A spell of a promise

ことの元凶は、図書館にあった一冊の本だ。

外国にある有名美術館の所蔵品を紹介する本だった。

本の内容は、美術館に収蔵された品々の写真と、それらに関する説明文。
少年は、恋人と一緒にその本をめくっていた。
そんなものに興味はないと思っていたが、それなりに楽しめるものである。
なによりカノジョは楽しそうだし、美術品の由来などは意外と面白かった。
巻末まで読み進めたとき、事件は起こった。
そこにはさまざまな原因で紛失した品たちの写真が載せられていた。
そのうちの一つに、愛しいカノジョが釘付けになってしまったのだ。
「うわぁ……、かわいい、綺麗……。」
うっとりと目を潤ませる横顔なんて見せられてしまったら、もうイチコロ。
日ごろは自画自賛・傍若無人・唯我独尊・天下無敵なこの少年も、しょせんは
十代半ばの若造(わかぞう)である。
「今度の誕生日にさ、絶っ対、それと同じのをプレゼントするよ。
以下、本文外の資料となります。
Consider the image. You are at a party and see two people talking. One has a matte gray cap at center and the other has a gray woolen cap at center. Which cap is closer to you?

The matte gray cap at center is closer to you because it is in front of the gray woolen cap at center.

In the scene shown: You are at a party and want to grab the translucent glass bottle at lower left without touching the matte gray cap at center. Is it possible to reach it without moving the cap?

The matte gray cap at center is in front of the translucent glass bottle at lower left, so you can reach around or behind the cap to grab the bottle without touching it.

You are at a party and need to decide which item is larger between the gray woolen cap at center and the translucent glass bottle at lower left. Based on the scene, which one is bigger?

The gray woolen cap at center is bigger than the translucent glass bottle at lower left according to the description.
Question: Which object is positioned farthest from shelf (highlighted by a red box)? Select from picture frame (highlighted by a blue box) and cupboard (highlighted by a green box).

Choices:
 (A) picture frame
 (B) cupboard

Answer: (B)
」
つい勢いに任せて、ゆびきりまでしてしまう始末。
あぁ自分の見栄っ張りが痛い、と後悔しても、もう遅い。
精巧なレプリカでもよかっただろうが、この少年にそこまでの財力はなかった。
これが普通の男子中・高校生なら、「やっぱり無理でした!」で終わるのだが、
彼の場合は、下手に情報収集力や行動力などがあったから手に負えない。
少年はがんばった。
そして、こともあろうに 本物 を探し当ててしまった。
紛失、という名の盗難にあってから、某国が何年間も見つけられなかった品を。
人間、やればできるもんである。
ありかがわかれば、問題は手に入れる方法のみ。
例の品を持っていた男は、定期的に行われる賭けゲームの常連であった。
彼は過去3回ゲームに出場し、3回とも同じ品々を賭けている。
その中に彼の目当ての宝物があったのだ。
少年は、さっそくその品を手に入れるため、ある酔狂なゲームへの参加を決める。
参加を決めた一時間後には、彼は着々とゲームの準備を進めていた。
まずは友だちから自分が扱えそうな小さな銃を「くれ」の一言で奪い取り、
別の知り合いには無料で改造させた上、改造弾まで作らせたらしい。
それを怒らない友人たちもアレだが、初めて銃を握ってからものの数時間で
完璧に撃てるようになってしまう少年もかなりアレだ。
(アレって何?とか言われても困るが。)
後に有名になった愛用の得物は、『FN ブローニング・ベビー』。
簡単にポケットに入る、オモチャみたいな銃だ。